TASKS TO PERFORM
1/ In the Spark commit email, who is listed as the author of the commit?
2/ How would you render this sentence from the Spark commit email in Spanish: "This is an automated email from the ASF dual-hosted git repository."
3/ Pick up the Spark commit email after its last line and write what comes next.

(spark) branch master updated: [SPARK-45739][PYTHON] Catch IOException instead of EOFException alone for faulthandler

gurwls223 Tue, 31 Oct 2023 15:35:16 -0700

This is an automated email from the ASF dual-hosted git repository.

gurwls223 pushed a commit to branch master
in repository https://gitbox.apache.org/repos/asf/spark.git



The following commit(s) were added to refs/heads/master by this push:
     new 18e07956e94 [SPARK-45739][PYTHON] Catch IOException instead of 
EOFException alone for faulthandler
18e07956e94 is described below

commit 18e07956e9476bf3e9264eb878a25b838feff4a6
Author: Hyukjin Kwon <[email protected]>
AuthorDate: Wed Nov 1 07:33:35 2023 +0900

    [SPARK-45739][PYTHON] Catch IOException instead of EOFException alone for 
faulthandler
    
    ### What changes were proposed in this pull request?

COLLECTED DATA
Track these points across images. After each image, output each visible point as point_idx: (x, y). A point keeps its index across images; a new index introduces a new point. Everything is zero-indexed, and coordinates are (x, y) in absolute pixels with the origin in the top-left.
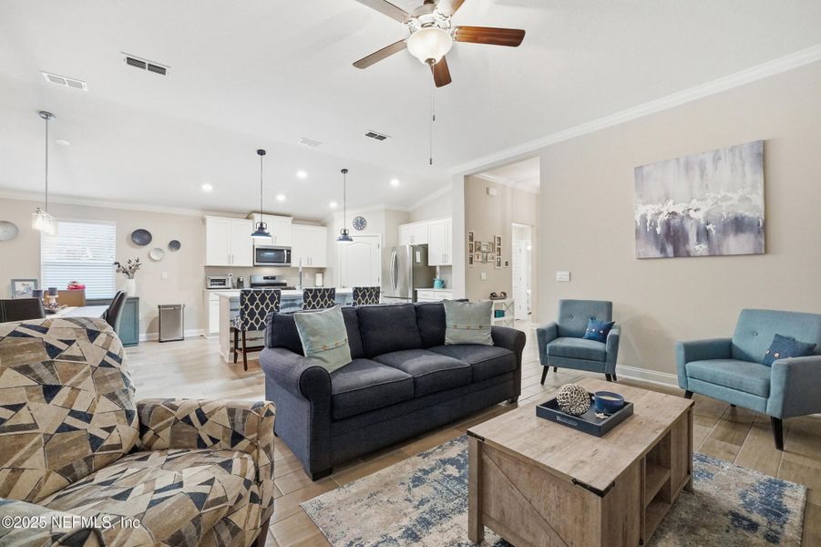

RESPONSES BY ITEM NUMBER
1/ Hyukjin Kwon

2/ Este es un correo electrónico automático del repositorio git de doble alojamiento de la ASF.

3/
    
    This PR improves `spark.python.worker.faulthandler.enabled` feature by 
catching `IOException` instead of `EOFException` (narrower).
    
    ### Why are the changes needed?
    
    Exceptions such as `java.net.SocketException: Connection reset` can happen 
because the worker unexpectedly die. We should better catch all IO exception 
there.
    
    ### Does this PR introduce _any_ user-facing change?
    
    Yes, but only in special cases. When the worker dies unexpectedly during 
its initialization, this can happen.
    
    ### How was this patch tested?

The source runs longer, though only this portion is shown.